Berdasarkan catatan hukumonline, dalam pembahasan UU Sistem Peradilan Anak ini terungkap adanya usulan dari PBB, melalui lembaga Unicef, untuk menaikkan tanggung jawab pidana ke usia 14 hingga 18 tahun. Namun, pemerintah dan DPR bergeming dengan tetap memasukkan usia 12 hingga 18 tahun ke dalam undang-undang. Akhirnya, sebagai jalan tengah, dimasukkan Pasal 69 ayat (2) ke undang-undang ini.

Mudzakkir yang ikut memberi masukan dalam pembahasan RUU ini mengaku sudah mengingatkan bahwa kondisi ini akan terjadi.
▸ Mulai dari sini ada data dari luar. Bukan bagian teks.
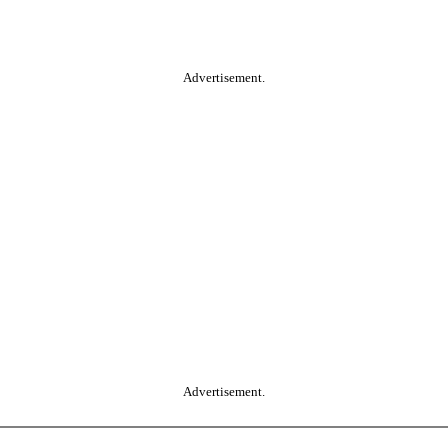
Advertisement.
Advertisement.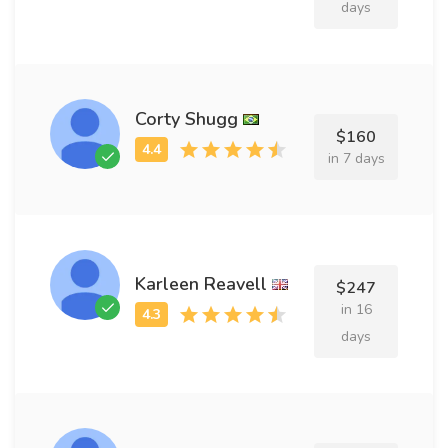
days
Corty Shugg
$160
in 7 days
Karleen Reavell
$247
in 16
days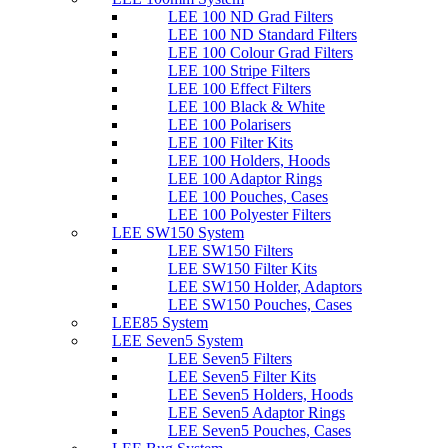
LEE 100 ND Grad Filters
LEE 100 ND Standard Filters
LEE 100 Colour Grad Filters
LEE 100 Stripe Filters
LEE 100 Effect Filters
LEE 100 Black & White
LEE 100 Polarisers
LEE 100 Filter Kits
LEE 100 Holders, Hoods
LEE 100 Adaptor Rings
LEE 100 Pouches, Cases
LEE 100 Polyester Filters
LEE SW150 System
LEE SW150 Filters
LEE SW150 Filter Kits
LEE SW150 Holder, Adaptors
LEE SW150 Pouches, Cases
LEE85 System
LEE Seven5 System
LEE Seven5 Filters
LEE Seven5 Filter Kits
LEE Seven5 Holders, Hoods
LEE Seven5 Adaptor Rings
LEE Seven5 Pouches, Cases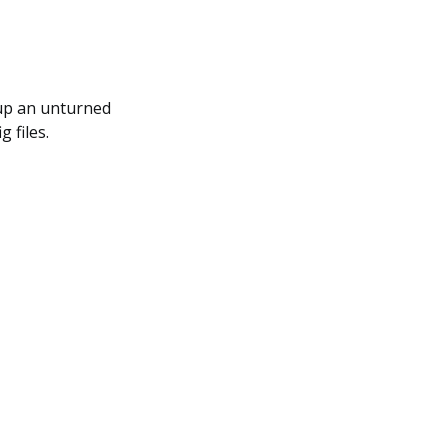
 up an unturned
 files.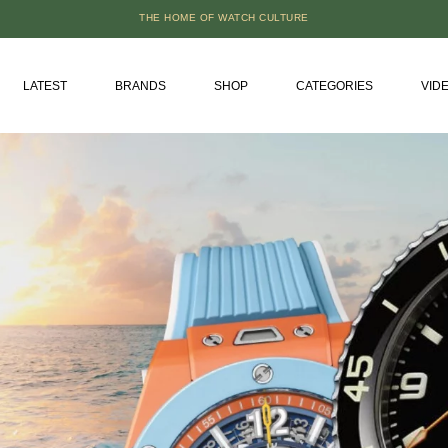
THE HOME OF WATCH CULTURE
LATEST
BRANDS
SHOP
CATEGORIES
VID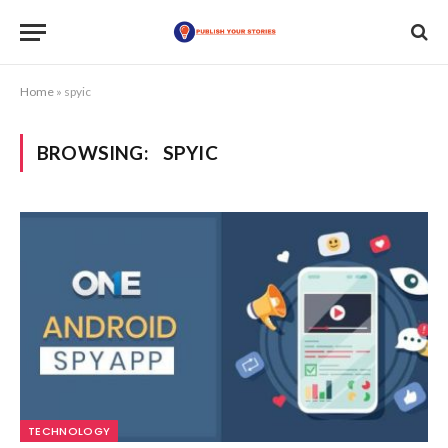
Home
»
spyic
BROWSING:
SPYIC
TECHNOLOGY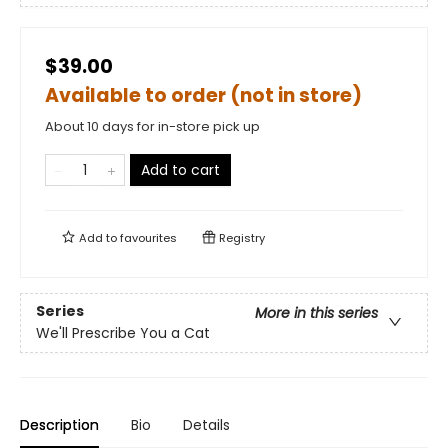
$39.00
Available to order (not in store)
About 10 days for in-store pick up
Add to cart
Add to
favourites
Registry
Series
More in this series
We'll Prescribe You a Cat
Description
Bio
Details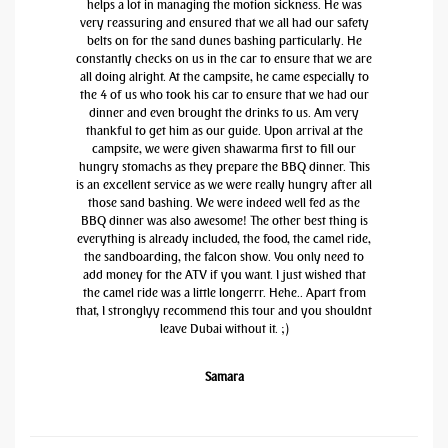
helps a lot in managing the motion sickness. He was
very reassuring and ensured that we all had our safety
belts on for the sand dunes bashing particularly. He
constantly checks on us in the car to ensure that we are
all doing alright. At the campsite, he came especially to
the 4 of us who took his car to ensure that we had our
dinner and even brought the drinks to us. Am very
thankful to get him as our guide. Upon arrival at the
campsite, we were given shawarma first to fill our
hungry stomachs as they prepare the BBQ dinner. This
is an excellent service as we were really hungry after all
those sand bashing. We were indeed well fed as the
BBQ dinner was also awesome! The other best thing is
everything is already included, the food, the camel ride,
the sandboarding, the falcon show. You only need to
add money for the ATV if you want. I just wished that
the camel ride was a little longerrr. Hehe.. Apart from
that, I stronglyy recommend this tour and you shouldnt
leave Dubai without it. ;)
Samara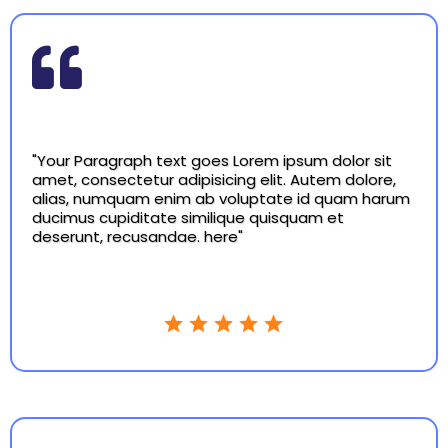
"Your Paragraph text goes Lorem ipsum dolor sit
amet, consectetur adipisicing elit. Autem dolore,
alias, numquam enim ab voluptate id quam harum
ducimus cupiditate similique quisquam et
deserunt, recusandae. here"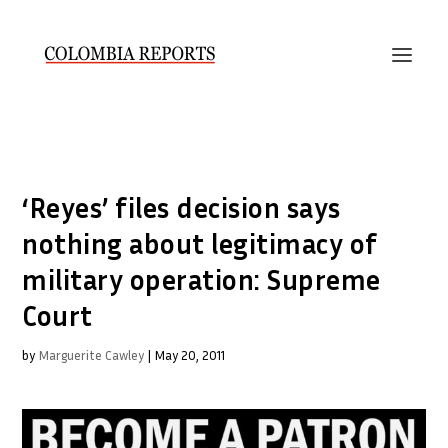
‘Reyes’ files decision says
nothing about legitimacy of
military operation: Supreme
Court
by
Marguerite Cawley
|
May 20, 2011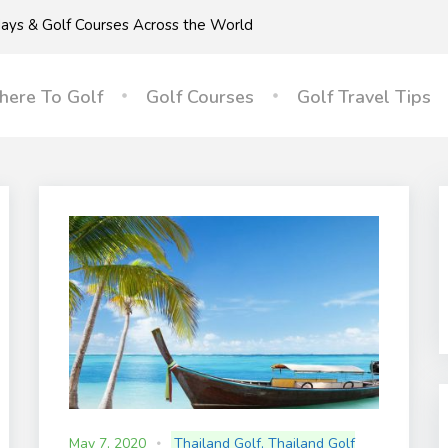
idays & Golf Courses Across the World
ere To Golf
Golf Courses
Golf Travel Tips
May 7, 2020
Thailand Golf
,
Thailand Golf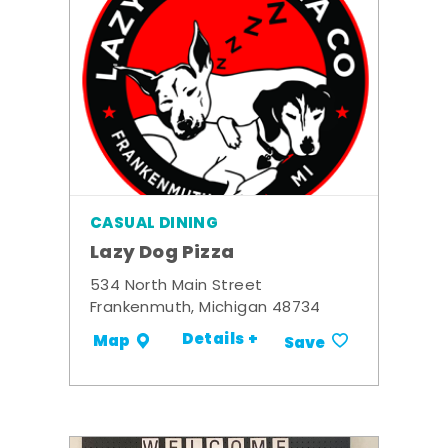
CASUAL DINING
Lazy Dog Pizza
534 North Main Street
Frankenmuth, Michigan 48734
Details +
Map
Save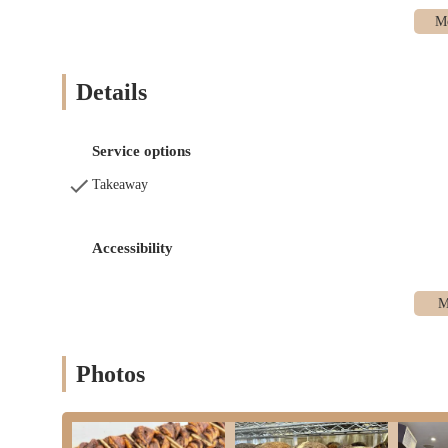
Kosher Challah:
A significant offering, particularly for
specific ordering process: customers must typically rese
for Shabbat.
Details
Dairy Babka Cake:
In addition to their breads, they offe
baked goods that meet their high quality standards.
Pre-Order & Pick-Up Model:
A key service feature is t
Service options
This minimizes waste and ensures that customers receive
Takeaway
clientele.
Limited Walk-In Availability:
While the address is phys
purchases, emphasizing the pre-order model. This means c
Accessibility
Social Media Communication:
Information regarding pr
media, requiring customers to stay updated through these
---
Features / Highlights
Photos
Crust Baker stands out in the New York bakery scene due to severa
among its dedicated clientele:
Exceptional Quality and Taste:
This is the overriding h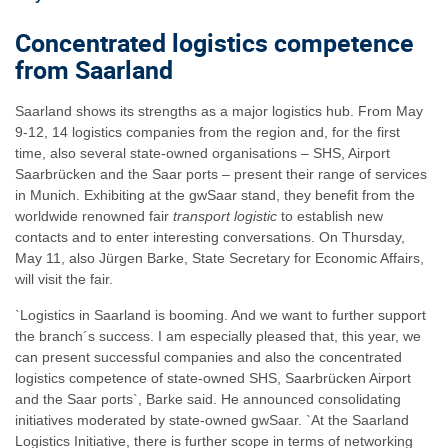
Concentrated logistics competence
from Saarland
Saarland shows its strengths as a major logistics hub. From May
9-12, 14 logistics companies from the region and, for the first
time, also several state-owned organisations – SHS, Airport
Saarbrücken and the Saar ports – present their range of services
in Munich. Exhibiting at the gwSaar stand, they benefit from the
worldwide renowned fair
transport logistic
to establish new
contacts and to enter interesting conversations. On Thursday,
May 11, also Jürgen Barke, State Secretary for Economic Affairs,
will visit the fair.
`Logistics in Saarland is booming. And we want to further support
the branch´s success. I am especially pleased that, this year, we
can present successful companies and also the concentrated
logistics competence of state-owned SHS, Saarbrücken Airport
and the Saar ports`, Barke said. He announced consolidating
initiatives moderated by state-owned gwSaar. `At the Saarland
Logistics Initiative, there is further scope in terms of networking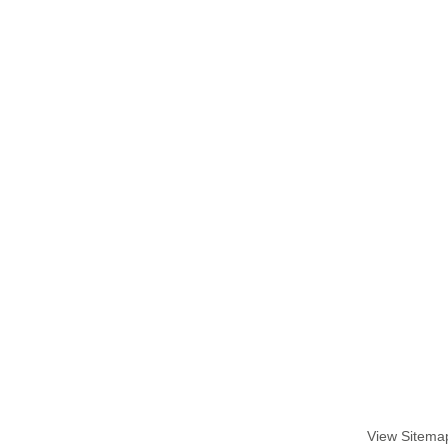
View Sitema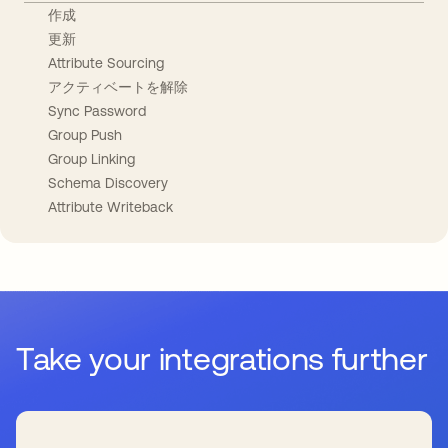
作成
更新
Attribute Sourcing
アクティベートを解除
Sync Password
Group Push
Group Linking
Schema Discovery
Attribute Writeback
Take your integrations further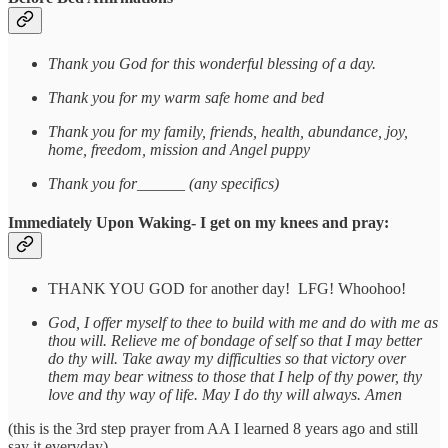
Thank you God for this wonderful blessing of a day.
Thank you for my warm safe home and bed
Thank you for my family, friends, health, abundance, joy,
home, freedom, mission and Angel puppy
Thank you for______ (any specifics)
Immediately Upon Waking- I get on my knees and pray:
THANK YOU GOD for another day! LFG! Whoohoo!
God, I offer myself to thee to build with me and do with me as
thou will. Relieve me of bondage of self so that I may better
do thy will. Take away my difficulties so that victory over
them may bear witness to those that I help of thy power, thy
love and thy way of life. May I do thy will always. Amen
(this is the 3rd step prayer from AA I learned 8 years ago and still
say it everyday)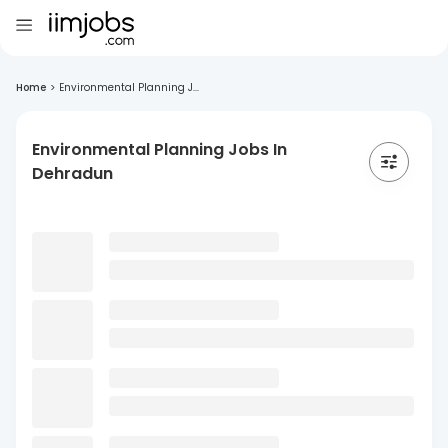
Home
>
Environmental Planning J...
Environmental Planning Jobs In
Dehradun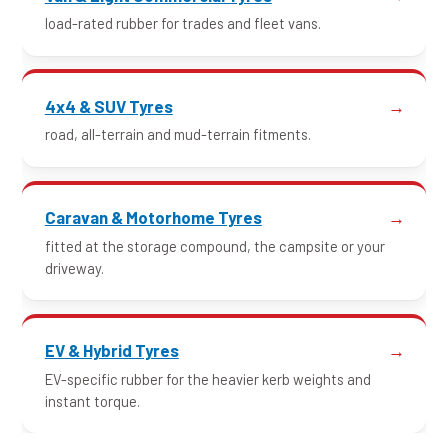
load-rated rubber for trades and fleet vans.
4x4 & SUV Tyres
road, all-terrain and mud-terrain fitments.
Caravan & Motorhome Tyres
fitted at the storage compound, the campsite or your
driveway.
EV & Hybrid Tyres
EV-specific rubber for the heavier kerb weights and
instant torque.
Ia mengatakan kondisi di Indonesia, dimana anak kerap melakukan tindak pidana, berbeda dengan kondisi di negara lain.

“Misalnya, kejadiannya seperti sekarang. Ada lima orang yang meninggal. Pelakunya tak bisa dimasukan ke penjara anak, ya paling hanya ‘dipulangkan dan dididik ke orangtua’. Ini kan menciderai keadilan para korban,” tuturnya.

Mudzakkir mengaku sudah mengusulkan agar selain berdasarkan usia, kategori anak yang bisa dipidana penjara harus juga berdasarkan perbuatan. “Ya, usia 14 tahun, tapi ‘klep pengaman’ ini bisa dibuka bila kejahatan yang dilakukan sangat berat, seperti pembunuhan,” pungkasnya.

Sebelumnya, legislator di senayan justru berpendapat tanggung jawab pidana bisa dialihkan ke orangtua Dul, Ahmad Dhani. Ketua Komisi III I Gede Pasek Suardika meminta penyidik polisi membuat terobosan, tidak hanya menjerat Dul, tetapi juga orangtuanya.

“Dalam kasus ini bisa saja polisi membuat terobosan tersangkanya dilebihkan, tidak hanya dengan anak, tetapi orangtuanya dengan artian kenapa diberikan fasilitas itu,” ujarnya.

Anggota Komisi III dari PPP Ahmad Yani dan Ketua Presidium Indonesia Police Watch (IPW) Neta S Pane punya pandangan yang sama dengan Pasek.